Un équilibre à trouver

Malgré ces relations de proximité avec les forces de l’ordre, Willy Graff rappelle qu’il est journaliste avant tout, et que rien ne doit influencer son travail d’investigation, même si cela déplaît aux policiers. Après la publication d’une vidéo d’un policier frappant un homme à Planoise, quartier sensible de Besançon, le journaliste de 35 ans raconte avoir eu des commentaires de policiers : “Quand on l’a publié dans l’Est Républicain, on a eu des réactions de nos contacts dans la police. Mais même si les policiers ne sont pas contents, c’est notre rôle d’en parler.” Il ajoute qu’il faut trouver le juste équilibre entre bonne entente et respect de l’indépendance.

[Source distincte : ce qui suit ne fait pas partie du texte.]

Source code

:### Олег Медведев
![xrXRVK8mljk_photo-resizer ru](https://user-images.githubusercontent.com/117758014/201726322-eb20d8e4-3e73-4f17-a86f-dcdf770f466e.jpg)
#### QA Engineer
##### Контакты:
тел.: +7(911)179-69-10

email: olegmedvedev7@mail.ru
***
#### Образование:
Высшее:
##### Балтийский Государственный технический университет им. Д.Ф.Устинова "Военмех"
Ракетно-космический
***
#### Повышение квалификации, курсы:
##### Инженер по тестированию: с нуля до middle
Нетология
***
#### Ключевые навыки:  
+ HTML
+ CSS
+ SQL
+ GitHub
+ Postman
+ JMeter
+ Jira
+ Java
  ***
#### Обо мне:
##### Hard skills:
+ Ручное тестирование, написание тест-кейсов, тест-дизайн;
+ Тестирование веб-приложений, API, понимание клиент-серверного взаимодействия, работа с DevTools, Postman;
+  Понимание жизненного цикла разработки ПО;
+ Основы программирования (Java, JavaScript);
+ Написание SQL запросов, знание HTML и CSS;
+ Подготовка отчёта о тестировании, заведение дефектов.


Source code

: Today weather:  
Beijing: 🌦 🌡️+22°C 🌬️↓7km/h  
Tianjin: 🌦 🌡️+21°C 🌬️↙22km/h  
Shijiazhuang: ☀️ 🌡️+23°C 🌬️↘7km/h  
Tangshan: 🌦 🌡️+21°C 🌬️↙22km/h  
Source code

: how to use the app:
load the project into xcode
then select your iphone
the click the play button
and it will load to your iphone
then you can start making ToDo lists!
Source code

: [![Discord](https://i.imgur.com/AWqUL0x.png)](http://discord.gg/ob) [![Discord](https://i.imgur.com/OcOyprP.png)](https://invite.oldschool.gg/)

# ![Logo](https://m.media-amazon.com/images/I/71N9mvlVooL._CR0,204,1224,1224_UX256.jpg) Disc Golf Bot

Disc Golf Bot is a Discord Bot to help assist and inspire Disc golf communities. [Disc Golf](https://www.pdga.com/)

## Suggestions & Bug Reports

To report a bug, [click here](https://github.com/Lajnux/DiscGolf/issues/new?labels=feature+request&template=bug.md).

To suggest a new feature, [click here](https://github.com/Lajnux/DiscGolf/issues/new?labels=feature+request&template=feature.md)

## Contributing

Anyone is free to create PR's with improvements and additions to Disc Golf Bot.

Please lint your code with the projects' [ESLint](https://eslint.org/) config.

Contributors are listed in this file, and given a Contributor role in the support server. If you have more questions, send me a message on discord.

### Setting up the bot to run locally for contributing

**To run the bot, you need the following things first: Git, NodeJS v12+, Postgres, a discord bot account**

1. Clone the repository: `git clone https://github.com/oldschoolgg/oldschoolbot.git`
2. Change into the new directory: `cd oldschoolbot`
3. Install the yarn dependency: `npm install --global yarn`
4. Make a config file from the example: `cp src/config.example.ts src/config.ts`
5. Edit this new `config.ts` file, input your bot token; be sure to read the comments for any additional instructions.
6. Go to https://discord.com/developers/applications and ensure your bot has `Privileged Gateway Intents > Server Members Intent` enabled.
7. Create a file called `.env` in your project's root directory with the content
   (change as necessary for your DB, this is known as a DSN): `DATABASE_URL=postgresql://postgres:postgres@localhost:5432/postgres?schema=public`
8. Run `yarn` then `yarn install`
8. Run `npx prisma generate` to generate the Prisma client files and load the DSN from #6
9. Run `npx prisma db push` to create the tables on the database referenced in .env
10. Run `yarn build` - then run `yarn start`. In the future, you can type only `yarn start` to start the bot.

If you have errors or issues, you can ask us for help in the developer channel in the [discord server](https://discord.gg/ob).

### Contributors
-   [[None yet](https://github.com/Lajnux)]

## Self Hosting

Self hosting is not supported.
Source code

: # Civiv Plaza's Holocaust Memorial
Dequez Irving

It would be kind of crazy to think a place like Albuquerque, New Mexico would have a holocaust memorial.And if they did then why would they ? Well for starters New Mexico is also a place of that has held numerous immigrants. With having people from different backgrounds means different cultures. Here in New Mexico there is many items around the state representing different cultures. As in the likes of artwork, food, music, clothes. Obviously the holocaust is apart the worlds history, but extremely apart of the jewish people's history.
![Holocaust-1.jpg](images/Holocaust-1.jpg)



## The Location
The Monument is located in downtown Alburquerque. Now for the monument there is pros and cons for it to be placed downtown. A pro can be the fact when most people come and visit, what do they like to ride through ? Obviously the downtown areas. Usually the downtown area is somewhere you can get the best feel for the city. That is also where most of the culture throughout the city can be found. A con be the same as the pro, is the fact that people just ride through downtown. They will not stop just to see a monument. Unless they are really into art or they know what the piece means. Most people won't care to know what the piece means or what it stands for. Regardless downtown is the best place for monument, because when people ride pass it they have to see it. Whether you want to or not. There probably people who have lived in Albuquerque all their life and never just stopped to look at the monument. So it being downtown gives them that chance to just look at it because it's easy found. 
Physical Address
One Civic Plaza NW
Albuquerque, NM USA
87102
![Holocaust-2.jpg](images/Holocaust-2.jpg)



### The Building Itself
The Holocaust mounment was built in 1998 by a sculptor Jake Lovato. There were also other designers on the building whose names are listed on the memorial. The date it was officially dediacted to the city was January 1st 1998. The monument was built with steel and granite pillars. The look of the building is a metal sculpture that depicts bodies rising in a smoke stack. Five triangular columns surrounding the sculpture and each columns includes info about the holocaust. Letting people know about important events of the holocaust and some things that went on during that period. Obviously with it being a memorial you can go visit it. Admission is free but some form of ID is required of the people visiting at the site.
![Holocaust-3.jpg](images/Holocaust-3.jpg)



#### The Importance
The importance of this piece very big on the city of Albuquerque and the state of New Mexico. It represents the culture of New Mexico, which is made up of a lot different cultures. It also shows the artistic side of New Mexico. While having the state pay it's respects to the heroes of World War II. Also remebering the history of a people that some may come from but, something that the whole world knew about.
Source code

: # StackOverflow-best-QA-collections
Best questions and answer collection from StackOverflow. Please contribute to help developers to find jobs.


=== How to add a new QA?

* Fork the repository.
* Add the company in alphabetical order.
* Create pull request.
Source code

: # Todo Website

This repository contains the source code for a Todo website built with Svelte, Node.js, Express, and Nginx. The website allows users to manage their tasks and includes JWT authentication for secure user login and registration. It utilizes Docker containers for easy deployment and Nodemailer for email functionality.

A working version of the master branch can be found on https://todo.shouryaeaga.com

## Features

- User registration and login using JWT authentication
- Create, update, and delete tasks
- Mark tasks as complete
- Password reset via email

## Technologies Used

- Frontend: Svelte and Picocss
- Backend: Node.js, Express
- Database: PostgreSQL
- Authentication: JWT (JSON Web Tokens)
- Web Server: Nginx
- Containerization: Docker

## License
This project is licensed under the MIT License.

La captation d'images en manifestations est au centre de la controverse. Photo : Louis Colmagne / Hans Lucas

La captation d’images en manifestations est au centre de la controverse. Photo : Louis Colmagne / Hans Lucas

Au-delà des tensions créées par l’article 24 de la loi “sécurité globale, certains cherchent des solutions. Avec son syndicat, le SNJ-CGT, et d’autres syndicats et fédérations européennes, Emma Audrey a ainsi travaillé sur l’édition d’une charte en direction des policiers et de l’institution. Le texte explique les besoins et les façons de travailler des journalistes sur le terrain et indique des pistes de collaboration avec la police.